Mais malgré tout, Briséis va nouer petit à petit un certain lien avec Achille et encore plus avec Patrocle, son bras droit qui deviendra ce qui est le plus proche d’un ami dans ces conditions de vie bien particulières. Achille est un être assez énigmatique que je n’ai pas réussi à comprendre malgré cette lecture et je dois dire que la relation qu’il a avec Briséis n’est pas forcément claire non plus. Elle semble s’attacher à lui mais qu’est ce qui crée cela ? Mis à part le fait qu’elle sache qu’elle aurait pu subir pire traitement, pourquoi cet attachement ? Je ne l’ai pas compris.

Ce livre avait tout pour me plaire et en fait je me suis plutôt ennuyée en le lisant. Je ne me suis pas attachée aux personnages, les événements qui ont lieu dans leur vie ne m’ont pas plus captivée et j’ai tiqué sur l’absence d’un élément clé à l’histoire qui est quand même assez connu dans ce siège de Troie : le fameux cheval de Troie. Là, on arrive à la fin de la guerre sans que ce cheval n’ait été évoqué. Pourquoi ?
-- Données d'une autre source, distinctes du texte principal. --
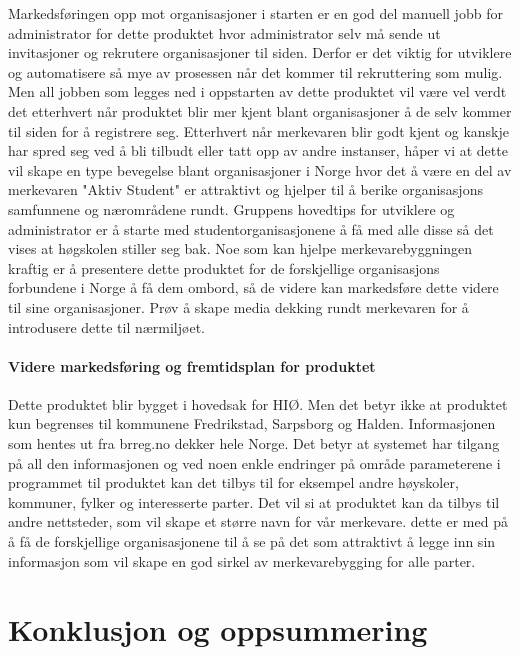 Markedsføringen opp mot organisasjoner i starten er en god del manuell jobb for administrator for dette produktet hvor administrator selv må sende ut invitasjoner og rekrutere organisasjoner til siden. Derfor er det viktig for utviklere og automatisere så mye av prosessen når det kommer til rekruttering som mulig. Men all jobben som legges ned i oppstarten av dette produktet vil være vel verdt det etterhvert når produktet blir mer kjent blant organisasjoner å de selv kommer til siden for å registrere seg. Etterhvert når merkevaren blir godt kjent og kanskje har spred seg ved å bli tilbudt eller tatt opp av andre instanser, håper vi at dette vil skape en type bevegelse blant organisasjoner i Norge hvor det å være en del av merkevaren "Aktiv Student" er attraktivt og hjelper til å berike organisasjons samfunnene og nærområdene rundt. Gruppens hovedtips for utviklere og administrator er å starte med studentorganisasjonene å få med alle disse så det vises at høgskolen stiller seg bak. Noe som kan hjelpe merkevarebyggningen kraftig er å presentere dette produktet for de forskjellige organisasjons forbundene i Norge å få dem ombord, så de videre kan markedsføre dette videre til sine organisasjoner. Prøv å skape media dekking rundt merkevaren for å introdusere dette til nærmiljøet. 

\paragraph{Videre markedsføring og fremtidsplan for produktet}

Dette produktet blir bygget i hovedsak for HIØ. Men det betyr ikke at produktet kun begrenses til kommunene Fredrikstad, Sarpsborg og Halden. Informasjonen som hentes ut fra brreg.no dekker hele Norge. Det betyr at systemet har tilgang på all den informasjonen og ved noen enkle endringer på område parameterene i programmet til produktet kan det tilbys til for eksempel andre høyskoler, kommuner, fylker og interesserte parter. Det vil si at produktet kan da tilbys til andre nettsteder, som vil skape et større navn for vår merkevare. dette er med på å få de forskjellige organisasjonene til å se på det som attraktivt å legge inn sin informasjon som vil skape en god sirkel av merkevarebygging for alle parter.


\section{Konklusjon og oppsummering}







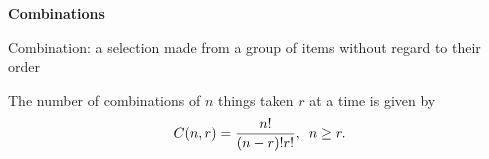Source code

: \begin{center}
\textbf{Combinations}
\end{center}

\vspace*{1ex}

Combination: a selection made from a group of items without regard to their order

\vspce 

The number of combinations of $n$ things taken $r$ at a time is given by
\[
C(n, r) = \displaystyle \frac{n!}{(n-r)!r!}, \hspace*{0.5em} n\geq r. 
\]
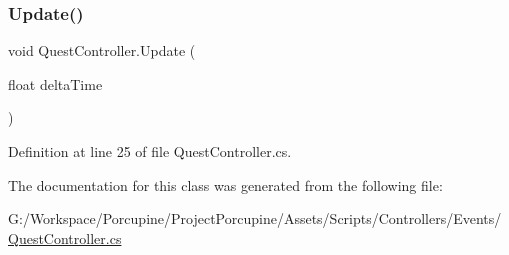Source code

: \subsubsection{\texorpdfstring{Update()}{Update()}}
{\footnotesize\ttfamily void Quest\+Controller.\+Update (\begin{DoxyParamCaption}\item[{float}]{delta\+Time }\end{DoxyParamCaption})}



Definition at line 25 of file Quest\+Controller.\+cs.



The documentation for this class was generated from the following file\+:\begin{DoxyCompactItemize}
\item 
G\+:/\+Workspace/\+Porcupine/\+Project\+Porcupine/\+Assets/\+Scripts/\+Controllers/\+Events/\hyperlink{_quest_controller_8cs}{Quest\+Controller.\+cs}\end{DoxyCompactItemize}
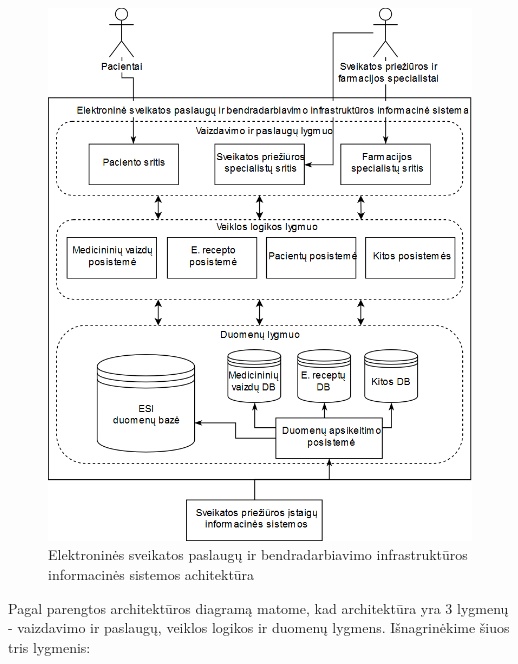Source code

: \begin{figure}[H]
    \centering
    \includegraphics[scale=0.45]{images/ESPBI}
    \caption{Elektroninės sveikatos paslaugų ir bendradarbiavimo infrastruktūros informacinės sistemos achitektūra} 
\end{figure}


Pagal parengtos architektūros diagramą matome, kad architektūra yra 3 lygmenų - vaizdavimo ir paslaugų, veiklos logikos ir duomenų lygmens. Išnagrinėkime šiuos tris lygmenis: 

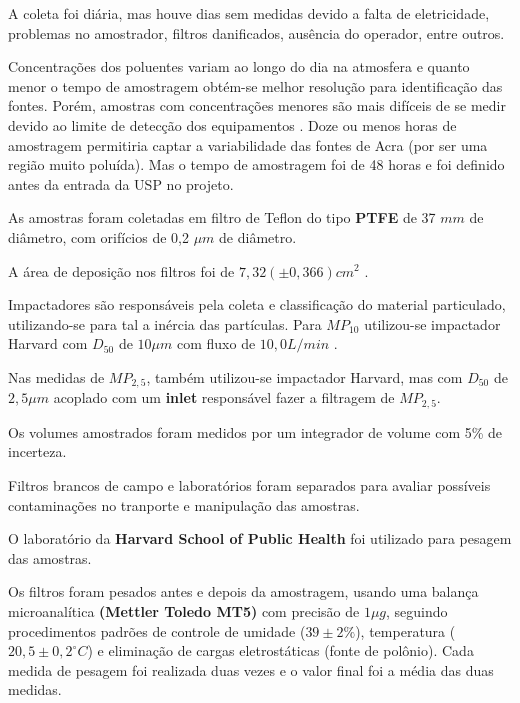 A coleta foi diária, mas houve dias sem medidas devido a falta de eletricidade,
problemas no amostrador, filtros danificados, ausência do operador, entre outros. 

Concentrações dos poluentes variam ao longo do dia na atmosfera
e quanto menor o tempo de amostragem obtém-se melhor resolução 
para identificação das fontes. Porém, amostras com concentrações menores 
são mais difíceis de se medir devido ao limite de detecção dos equipamentos
\citep{calzolai2015}. Doze ou menos horas de amostragem permitiria captar 
a variabilidade das fontes de Acra (por ser uma região muito poluída).
Mas o tempo de amostragem foi de 48 horas e foi definido antes da 
entrada da USP no projeto.

As amostras  foram coletadas em filtro de Teflon do tipo 
\textbf{PTFE} de 37 $mm$ de diâmetro, com orifícios de 0,2 $\mu m$ de diâmetro. 

A área de deposição nos filtros foi de $7,32 (\pm 0,366) cm^2$ .

Impactadores são responsáveis pela coleta e classificação 
do material particulado, utilizando-se para tal a inércia das
partículas.
Para $MP_{10}$ utilizou-se impactador Harvard com $D_{50}$ de $10 \mu m$ 
com fluxo de $10,0 L/min$ \citep{marple1987}. 

Nas medidas de $MP_{2,5}$, também utilizou-se impactador Harvard, 
mas com $D_{50}$ de $2,5 \mu m$ acoplado com um \textbf{inlet} 
responsável fazer a filtragem de $MP_{2,5}$.

Os volumes amostrados foram medidos por um integrador de volume
com 5\% de incerteza.

Filtros brancos de campo e laboratórios foram separados para avaliar 
possíveis contaminações no tranporte e manipulação das amostras. 

O laboratório da \textbf{Harvard School of Public Health} foi
utilizado para pesagem das amostras.

Os filtros foram pesados antes e depois da amostragem, usando uma balança 
microanalítica \textbf{(Mettler Toledo MT5)} com precisão de $1 \mu g$, 
seguindo procedimentos padrões de controle de umidade ($39 \pm 2 \%$), 
temperatura ($20,5 \pm 0,2 ^{\circ} C$) e eliminação de cargas eletrostáticas 
(fonte de polônio). 
Cada medida de pesagem foi realizada duas vezes e o valor final foi a média das 
duas medidas.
Je suis peut être passée à côté de l’intérêt du roman. Il dépeint une époque qui est très différente de toutes les autres périodes ultérieures de l’Histoire. Imaginez des hommes à la botte des Dieux, prêts à tout pour leur plaire même à des sacrifices humains. Imaginez des pères prêts à céder leurs filles dans cette guerre du pouvoir. Imaginez des femmes qui voient tous leurs enfants tués devant leurs yeux et qui vont pourtant continuer à vivre, épouse de celui qui a toujours été leur ennemi, ayant de nouveaux enfants avec lui ! Vous allez vraiment être immergés dans les particularités de la Grèce Antique à travers ce roman mais pour ma part, ce fut sans surprise parce que je connais déjà suffisamment l’époque pour n’avoir rien lu de nouveau ici.

Ma notation :

Une déception pour ma part. Il faut dire que j’ai encore en tête cet autre livre lu il y a 2 ans et la comparaison n’a pas été en faveur du silence des vaincues.